I recognized the voice.
“Uh-oh,” I quickly whispered to Gloria. “That’s Mr. Frumpkes. A teacher from school.”
“Mr. Wilkie? I’m waiting for your answer. What are you doing with a shovel in my mother’s backyard? Any exotic seashells you happen to find belong in her collection, not yours!”
“This is the beach,” I said.
“Correction. This is the beach behind my mother’s house.” Mr. Frumpkes glared at me over the fence—I think. I couldn’t really see his face with that flashlight frying my eyeballs, but come on—Mr. Frumpkes always glares at me.
“That doesn’t mean she owns it,” said Gloria, who, since she hadn’t officially enrolled at Ponce de León Middle School yet, could say that kind of snarky thing to an off-duty teacher.
“Who are you?” asked Mr. Frumpkes, swinging his locomotive beacon over to blind Gloria.
“None of your beeswax.”
“Oh, it’s my beeswax, Missy Miss. I will not have juvenile delinquents vandalizing my mother’s property.”
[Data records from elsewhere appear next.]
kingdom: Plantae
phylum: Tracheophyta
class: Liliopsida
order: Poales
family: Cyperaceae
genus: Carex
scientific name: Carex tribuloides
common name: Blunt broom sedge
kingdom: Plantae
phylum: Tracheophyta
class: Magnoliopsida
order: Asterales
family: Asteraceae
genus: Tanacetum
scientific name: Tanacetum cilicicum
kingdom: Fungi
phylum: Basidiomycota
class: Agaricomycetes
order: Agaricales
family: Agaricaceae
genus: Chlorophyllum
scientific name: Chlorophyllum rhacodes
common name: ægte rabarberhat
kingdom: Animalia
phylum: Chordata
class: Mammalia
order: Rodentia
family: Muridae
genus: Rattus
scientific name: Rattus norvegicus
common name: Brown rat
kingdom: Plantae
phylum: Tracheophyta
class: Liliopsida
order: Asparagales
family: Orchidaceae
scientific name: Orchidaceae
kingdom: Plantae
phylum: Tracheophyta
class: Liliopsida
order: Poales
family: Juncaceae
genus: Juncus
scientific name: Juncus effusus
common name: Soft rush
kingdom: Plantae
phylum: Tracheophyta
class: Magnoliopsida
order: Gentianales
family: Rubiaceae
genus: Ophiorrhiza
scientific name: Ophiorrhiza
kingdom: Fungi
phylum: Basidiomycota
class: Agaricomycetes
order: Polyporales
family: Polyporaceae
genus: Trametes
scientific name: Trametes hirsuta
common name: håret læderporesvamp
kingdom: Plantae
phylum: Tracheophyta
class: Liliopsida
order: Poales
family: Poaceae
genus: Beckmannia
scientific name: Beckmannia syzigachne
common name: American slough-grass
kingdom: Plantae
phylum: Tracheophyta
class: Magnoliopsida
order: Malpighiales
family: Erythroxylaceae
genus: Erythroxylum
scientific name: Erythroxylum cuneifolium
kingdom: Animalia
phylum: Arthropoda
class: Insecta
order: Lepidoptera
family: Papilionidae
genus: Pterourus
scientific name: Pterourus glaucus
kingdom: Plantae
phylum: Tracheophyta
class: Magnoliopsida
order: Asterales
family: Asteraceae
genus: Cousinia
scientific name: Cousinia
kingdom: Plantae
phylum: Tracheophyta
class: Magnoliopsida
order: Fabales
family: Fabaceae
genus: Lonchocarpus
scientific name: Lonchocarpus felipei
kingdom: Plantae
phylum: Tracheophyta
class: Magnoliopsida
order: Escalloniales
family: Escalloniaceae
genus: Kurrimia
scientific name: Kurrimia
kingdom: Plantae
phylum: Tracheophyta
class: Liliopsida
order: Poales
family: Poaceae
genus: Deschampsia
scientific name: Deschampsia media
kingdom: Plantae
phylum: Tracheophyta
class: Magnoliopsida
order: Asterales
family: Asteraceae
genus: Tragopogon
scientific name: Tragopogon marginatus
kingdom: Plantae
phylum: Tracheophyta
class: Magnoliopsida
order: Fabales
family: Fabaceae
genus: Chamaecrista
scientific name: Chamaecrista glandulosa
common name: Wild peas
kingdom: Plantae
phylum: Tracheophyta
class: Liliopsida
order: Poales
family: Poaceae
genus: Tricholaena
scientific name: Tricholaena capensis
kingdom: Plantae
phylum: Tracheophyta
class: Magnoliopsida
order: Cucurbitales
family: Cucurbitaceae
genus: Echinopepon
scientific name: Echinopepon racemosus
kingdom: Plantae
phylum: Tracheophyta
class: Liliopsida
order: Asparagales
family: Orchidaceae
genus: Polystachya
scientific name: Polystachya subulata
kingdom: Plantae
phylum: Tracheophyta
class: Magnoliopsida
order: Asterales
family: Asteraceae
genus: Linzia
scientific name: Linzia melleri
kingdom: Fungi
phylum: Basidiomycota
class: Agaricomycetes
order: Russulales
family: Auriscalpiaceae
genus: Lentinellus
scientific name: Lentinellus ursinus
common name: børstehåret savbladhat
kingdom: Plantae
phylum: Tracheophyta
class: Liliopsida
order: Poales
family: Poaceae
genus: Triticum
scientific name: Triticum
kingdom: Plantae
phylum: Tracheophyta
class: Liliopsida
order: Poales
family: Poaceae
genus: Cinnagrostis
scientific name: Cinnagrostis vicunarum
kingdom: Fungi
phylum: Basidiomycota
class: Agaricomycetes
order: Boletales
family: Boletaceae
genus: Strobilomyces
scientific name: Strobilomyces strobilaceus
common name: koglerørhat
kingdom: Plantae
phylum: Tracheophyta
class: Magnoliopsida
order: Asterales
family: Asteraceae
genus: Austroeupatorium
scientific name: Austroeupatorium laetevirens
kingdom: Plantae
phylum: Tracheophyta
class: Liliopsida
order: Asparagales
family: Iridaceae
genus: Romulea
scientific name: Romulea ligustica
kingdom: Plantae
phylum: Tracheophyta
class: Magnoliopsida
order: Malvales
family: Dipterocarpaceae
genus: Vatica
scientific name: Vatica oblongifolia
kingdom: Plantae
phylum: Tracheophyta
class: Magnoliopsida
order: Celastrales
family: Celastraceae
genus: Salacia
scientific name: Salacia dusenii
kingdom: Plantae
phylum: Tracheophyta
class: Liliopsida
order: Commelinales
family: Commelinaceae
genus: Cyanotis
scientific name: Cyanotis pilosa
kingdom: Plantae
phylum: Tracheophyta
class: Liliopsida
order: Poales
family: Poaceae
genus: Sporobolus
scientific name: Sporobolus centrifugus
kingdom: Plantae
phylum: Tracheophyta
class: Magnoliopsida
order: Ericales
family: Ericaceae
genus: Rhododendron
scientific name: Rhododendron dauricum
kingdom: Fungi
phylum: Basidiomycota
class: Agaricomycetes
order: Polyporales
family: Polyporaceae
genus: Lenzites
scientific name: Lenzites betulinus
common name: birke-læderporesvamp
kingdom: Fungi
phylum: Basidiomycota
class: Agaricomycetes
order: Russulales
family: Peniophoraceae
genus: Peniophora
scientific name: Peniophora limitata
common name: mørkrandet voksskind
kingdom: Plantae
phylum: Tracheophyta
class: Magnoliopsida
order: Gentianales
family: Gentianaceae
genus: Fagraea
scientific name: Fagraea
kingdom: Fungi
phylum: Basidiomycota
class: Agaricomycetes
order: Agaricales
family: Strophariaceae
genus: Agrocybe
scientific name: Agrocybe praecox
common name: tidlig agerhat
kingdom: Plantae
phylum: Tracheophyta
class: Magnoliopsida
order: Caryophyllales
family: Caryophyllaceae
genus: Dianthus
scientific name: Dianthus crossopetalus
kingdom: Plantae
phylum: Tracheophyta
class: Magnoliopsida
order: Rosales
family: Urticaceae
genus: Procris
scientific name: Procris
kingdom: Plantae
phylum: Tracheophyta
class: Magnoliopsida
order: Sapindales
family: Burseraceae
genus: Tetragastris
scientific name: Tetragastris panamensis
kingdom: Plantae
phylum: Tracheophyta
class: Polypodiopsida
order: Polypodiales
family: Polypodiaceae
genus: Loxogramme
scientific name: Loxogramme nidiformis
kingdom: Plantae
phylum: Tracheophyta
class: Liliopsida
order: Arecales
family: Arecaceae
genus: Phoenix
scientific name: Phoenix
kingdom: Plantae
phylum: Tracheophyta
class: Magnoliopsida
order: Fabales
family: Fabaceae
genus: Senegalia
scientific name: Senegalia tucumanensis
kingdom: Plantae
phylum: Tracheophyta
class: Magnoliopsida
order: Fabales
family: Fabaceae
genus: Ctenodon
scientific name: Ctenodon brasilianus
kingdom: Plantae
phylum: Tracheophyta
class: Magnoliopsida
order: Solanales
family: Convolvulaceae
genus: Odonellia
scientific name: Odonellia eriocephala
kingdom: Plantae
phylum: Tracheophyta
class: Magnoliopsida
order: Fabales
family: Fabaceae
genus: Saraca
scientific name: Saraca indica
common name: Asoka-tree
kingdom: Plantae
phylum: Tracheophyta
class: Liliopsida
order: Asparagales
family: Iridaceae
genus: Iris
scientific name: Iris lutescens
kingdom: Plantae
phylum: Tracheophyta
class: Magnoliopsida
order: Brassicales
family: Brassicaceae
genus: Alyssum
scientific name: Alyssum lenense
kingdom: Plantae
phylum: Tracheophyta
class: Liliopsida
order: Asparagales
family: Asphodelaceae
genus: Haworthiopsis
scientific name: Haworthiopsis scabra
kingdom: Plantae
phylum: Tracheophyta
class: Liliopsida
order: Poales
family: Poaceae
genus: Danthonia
“It’s not her property,” said Gloria. “It’s a public beach. Your mother’s property is on the other side of the fence.”
“Oh. I see. You’re a little legal beagle. Getting all technical with me. Well, Missy Miss, just because my mother has the misfortune of living down the block from that sorry excuse for a motel—”
“The Sea Spray?” I said, because it’s one of our nearest neighbors. “I think it’s pretty nice. Their pool’s not as much fun as ours, but—”
“I was talking about the Blunderland,” said Mr. Frumpkes. “Don’t forget, Mr. Wilkie, I am a history teacher. I know all about your grandfather’s past failures. The Wonderland is nothing but a bloated white elephant.”
“Aren’t all elephants kind of bloated?” I said. “And my grandfather is not a failure.”
“Ha! He’s been washed up ever since that other Walt, the successful one, opened his world of wonders over in Orlando.”
I didn’t know what to say. Mr. Frumpkes sort of had me there. I started fiddling with the s
hovel handle.
“Are you this bad when you teach school?” asked Gloria.
“I beg your pardon?” sniffed Mr. Frumpkes.
“Do you mess up your facts like this when you teach history?”
“I’ll have you know, young lady—”
“Walt Wilkie’s Wonderland Motel isn’t a failure. If it were, how come it’s being featured on TV first thing tomorrow morning?”
“Oh, really?” scoffed Mr. Frumpkes. “Are the cameras coming to record the authorities finally hauling the kooky old coot off to jail? What’d he do? Forget to pay his real estate taxes?”
“You’ll see,” said Gloria. “Just be sure you watch Ten News This Morning tomorrow, Mr. Grumpkiss.”
“Frumpkes!”
“Whatever. Come on, P.T. We don’t need some old lady’s stinky seashells. Let’s head for home.”
Fact: Gloria Ortega is kind of scary when she gets mad like that.
Double fact: she’s also kind of awesome.
We hiked down the beach toward the surf.
When we were beyond the reach of Mr. Frumpkes’s flashlight, I said, “So, Gloria. How can you be so sure that channel ten is going to put the Wonderland on TV tomorrow morning?”
“Because that’s where my dad works.”
“I know. But…”
“You’re going to be on their morning show. Live. Talking about the treasure hunt.”
“I am? What time?”
“I don’t know. First I have to pitch the story to my father.”
“You think the TV station will really send somebody out to cover our treasure hunt?”
“They don’t have to. Dad’s already here!”
Did you know that some people watch local news at five o’clock in the morning?
Well, that’s when the channel ten morning news show starts. A satellite van from the TV station pulled into our parking lot at four-thirty a.m. Mr. Ortega wanted to interview me, live, at five-twenty-five.
I don’t usually get up before seven. But to be on TV? I’d get up before I even went to bed!